Ex-oficial da Stasi é julgado por matar polonês há 50 anos
14 de março de 2024Um ex-agente da Stasi (a polícia de segurança do regime da antiga Alemanha Oriental) começou a ser julgado nesta quinta-feira (14/03) em um tribunal de Berlim pelo assassinato, há 50 anos, de um polonês que tentava fugir para o Ocidente. O homem, hoje com 80 anos e natural de Leipzig, permaneceu em silêncio durante o julgamento, mas sua defesa disse que ele nega as acusações. Se condenado, ele pode receber pena de prisão perpétua.
Czesław Kukuczka, então com 38 anos, foi assassinado em 29 de março de 1974, com disparos feitos pelas costas a dois metros de distância, na estação de trem Friedrichstraße, que à época servia de ponto de passagem entre Berlim Oriental (comunista) e Berlim Ocidental, que havia ficado sob administração dos aliados ocidentais após a Segunda Guerra Mundial.
O Ministério Público afirma que o ex-agente acusado pertencia a um grupo operacional da Stasi e foi incumbido da tarefa de "neutralizar" a vítima.
Dois filhos, uma filha e a irmã da vítima aparecem como coautores do processo.
O que ocorreu no dia do crime
Na manhã do assassinato, Kukuczka teria ido à embaixada da Polônia (à época ainda um país comunista) em Berlim Oriental com uma bomba falsa e ameaçado explodi-la caso não fosse autorizado a ingressar em Berlim Ocidental. À época, tanto a Polônia quanto a Alemanha Oriental ficavam atrás da "cortina de ferro" e impunham restrições para que seus cidadãos viajassem ou imigrassem para o Ocidente.

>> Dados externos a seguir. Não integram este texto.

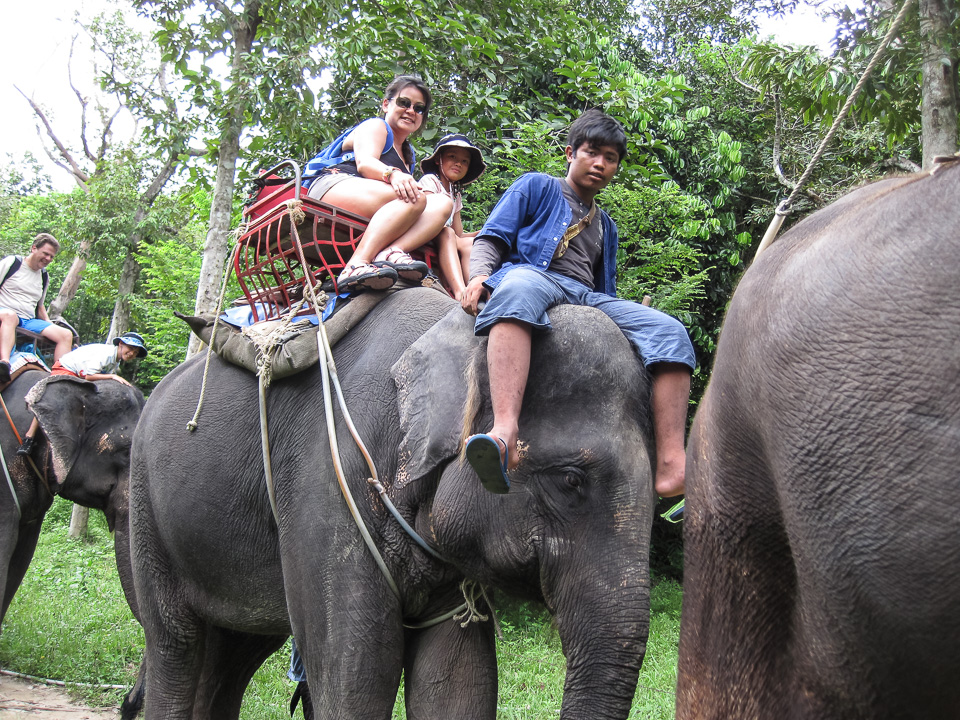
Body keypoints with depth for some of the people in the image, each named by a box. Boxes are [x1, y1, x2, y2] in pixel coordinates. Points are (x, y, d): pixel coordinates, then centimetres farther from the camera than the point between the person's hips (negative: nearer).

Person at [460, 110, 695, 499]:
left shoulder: (606, 226, 37)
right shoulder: (536, 187, 22)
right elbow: (492, 238, 11)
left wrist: (631, 318, 15)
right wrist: (479, 276, -11)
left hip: (589, 298, 6)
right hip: (534, 275, -5)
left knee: (669, 331, -22)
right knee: (520, 289, -45)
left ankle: (671, 467, -39)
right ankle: (504, 432, -68)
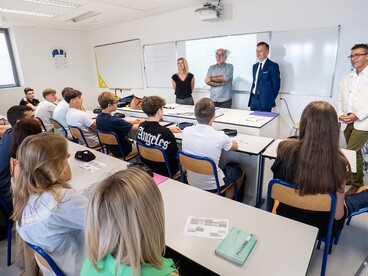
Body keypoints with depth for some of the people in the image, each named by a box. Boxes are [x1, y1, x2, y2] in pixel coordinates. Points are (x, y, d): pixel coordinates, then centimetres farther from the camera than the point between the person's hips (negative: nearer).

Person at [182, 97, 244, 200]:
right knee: (239, 170, 24)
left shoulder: (186, 131, -16)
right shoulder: (220, 136, -27)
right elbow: (235, 146, -3)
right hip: (212, 186, -4)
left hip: (191, 183, 5)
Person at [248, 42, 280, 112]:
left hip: (264, 101, -6)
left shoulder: (273, 66, -6)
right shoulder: (255, 66, 16)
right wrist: (252, 97, 9)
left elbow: (276, 85, -6)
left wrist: (270, 99, -3)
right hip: (253, 99, 6)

De acordo com pesquisas dos historiadores Hans-Hermann Hertle e Filip Ganczak, que também testemunharam no julgamento, a embaixada da Polônia alertou os oficiais da Stasi sobre o plano de Kukuczka. O homem, então, foi induzido a acreditar que poderia atravessar a fronteira e que seria escoltando até uma passagem na estação ferroviária de Friedrichstraße. Mas, quando estava no último ponto da travessia, foi baleado nas costas.
Longo caminho
O caso ficou estagnado por muito tempo. Após a reunificação da Alemanha, em 1990, os investigadores descobriram o nome do polonês assassinado, encontraram o relatório da autópsia e documentos da Stasi e da Polônia. No entanto, o autor do crime permanecia um mistério.
A situação só mudou em 2016, quando, de acordo com o Ministério Público de Berlim, uma pista decisiva sobre a identidade do assassino emergiu dos arquivos da Stasi.
Em outubro de 2023, o ex-funcionário da Stasi foi acusado de homicídio. Fundamental para isso foi um mandado de prisão emitido pela Polônia dois anos antes, que motivou a revisão do caso, explicou o advogado Thomas Walther, que representa um dos filhos da vítima.
Os guardas de fronteira e outros funcionários da Alemanha Oriental julgados até agora por esse tipo de crime têm sido, geralmente, acusados de homicídio culposo, ou seja, quando não há intenção de matar. No caso de Kukuczka, porém, isso não seria possível, uma vez que o caso já prescreveu.
No entanto, um advogado da família da vítima, Hans-Jürgen Förster, disse que a defesa pressionou as autoridades para que o caso fosse julgado como homicídio doloso, quando há intenção de matar. Isso ficaria explícito em uma ordem assinada por Erich Mielke,o antigo arquiteto e chefe da Stasi.
Julgamento histórico
Desde a construção do Muro de Berlim em 1961, que dividiu a capital alemçã, os guardas de fronteira do regime comunista da Alemanha Oriental receberam ordens de atirar para matar qualquer um que tentasse fugir para o oeste. A última vítima deste tipo foi morta em fevereiro de 1989.
Após a queda do Muro, em novembro de 1989, os tribunais de Berlim processaram vários ex-soldados, policiais e funcionários da antiga Alemanha Oriental por matarem pessoas que tentavam escapar para o oeste. Um total de 130 pessoas foram condenadas.
Mas o caso de quinta-feira marca o primeiro processo em duas décadas. No total, serão sete dias de julgamento. Ele será retomado em 4 de abril e o veredicto deve ser proferido em 23 de maio. Dois estudantes de Hesse que eram menores de idade no dia do crime e que regressavam de uma viagem escolar deverão testemunhar.
Devido à sua importância histórica, o processo será gravado e as gravações de áudio ficarão disponíveis para arquivos estaduais.
Pelo menos 140 pessoas morreram ao tentar cruzar o Muro de Berlim entre 1961 e 1989.